Market bubbles are bursting everywhere. Tech stocks are down 30% this year, while bonds have suffered some of their worst declines in modern history. Clearly, the end of low rates is impacting markets. And it appears both equity valuations and bond returns are returning to earth (Charts 1 and 2). But what about the dollar?
It has been on an uptrend since 2011 and has appreciated almost 50% in real terms. This is more than the dollar uptrend of the second half of the 1990s (Chart 3). The dollar uptrend of the first half of the 1980s saw a larger move, but would only suggest an additional 10% from current levels. Moreover, looking at data going back centuries, we find the dollar is not too far from multi-century highs (Chart 4). So dollar valuations are stretched, and we are nearing historical extremes. The question is, could the dollar bubble burst just like the equity and bond bubbles?

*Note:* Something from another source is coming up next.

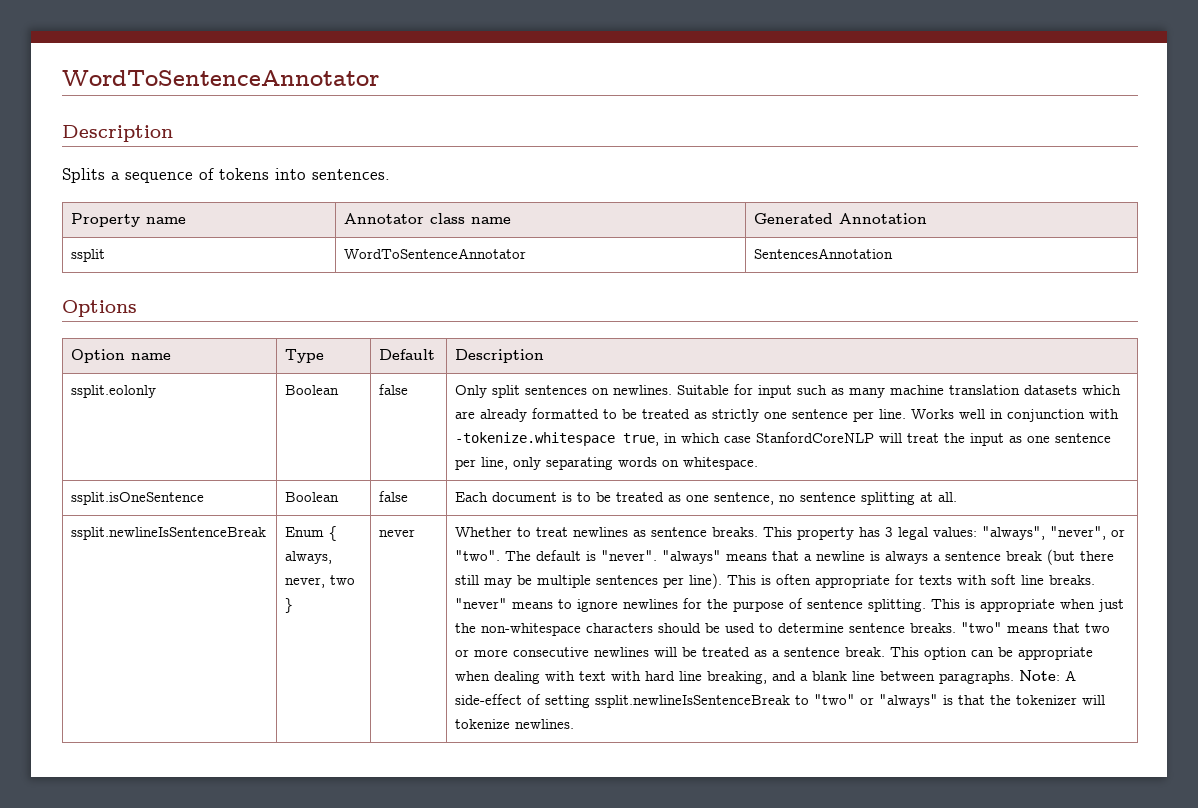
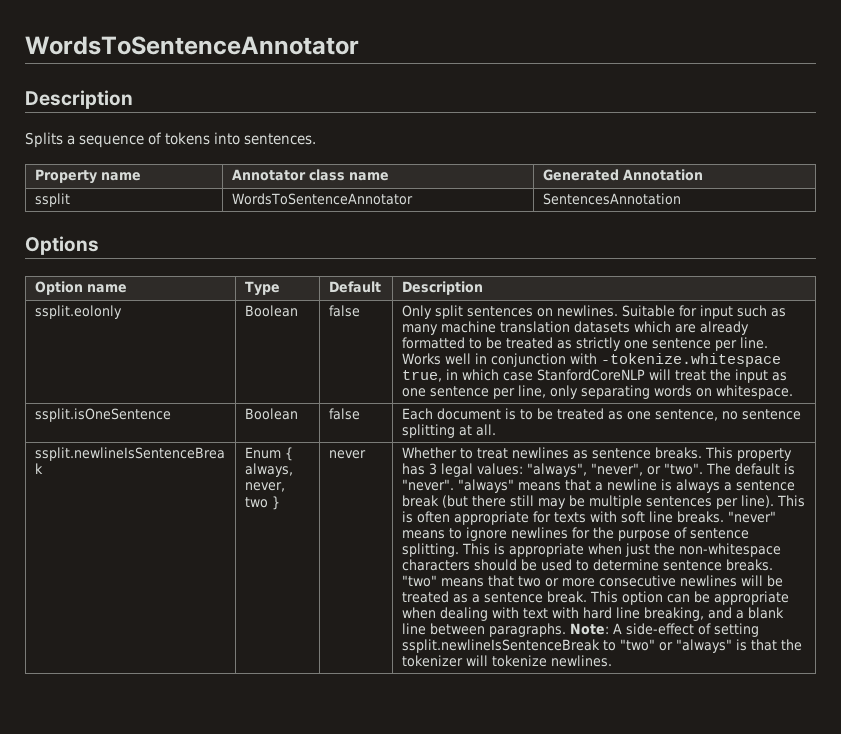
[62,70,379,86] WordToSentenceAnnotator -> [25,36,359,55] WordsToSentenceAnnotator
[344,248,527,259] WordToSentenceAnnotator -> [231,193,413,205] WordsToSentenceAnnotator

This year has so far seen the opposite, with the dollar surging. Undoubtedly, the Fed pivot to hawkishness, the commodity shock and the recent risk aversion have all helped the dollar. But we must recall that a big reason for dollar strength since 2011 has been the weakness in non-US economies and associated dovish central bank policy. Indeed, ECB was cutting rates on the Euro sovereign crisis , China growth weakness saw a devaluation in 2015, and Japan instituted yield curve control to raise inflation. During this phase, the Fed initially kept policy rates in positive territory and meaningfully raised rates from 2015 onwards unlike the other central banks.
This time, whether the Fed will be the outlier in hiking is unclear. Inflation is global, and it seems untenable that G10 central banks will not exit their negative rate policy stances. Already the Bank of England has started to raise rates, the Riksbank has exited negative rates, and Czech and Polish policy rates are already much higher than the previous cycle. It is even looking like only a matter of time before the ECB starts to hike. This could make it harder for the dollar to have a 1985-style overshoot when US real yields moved higher than the rest of G10.
We therefore prefer to be selective in projecting dollar strength. A starting point would be to see against which currencies the dollar has yet to reach its March 2020 highs. The current outliers would be NOK, AUD, ZAR, BRL, and MXN. These pairs could then still have scope to weaken against the dollar. We also note CNY and GBP have scope to weaken too. Meanwhile, EURUSD is back to its March 2020 lows and USDJPY is in overshoot territory.
But the bigger picture remains, the dollar is near cyclical highs, so we would be cautious in extrapolating dollar strength on a multiyear basis.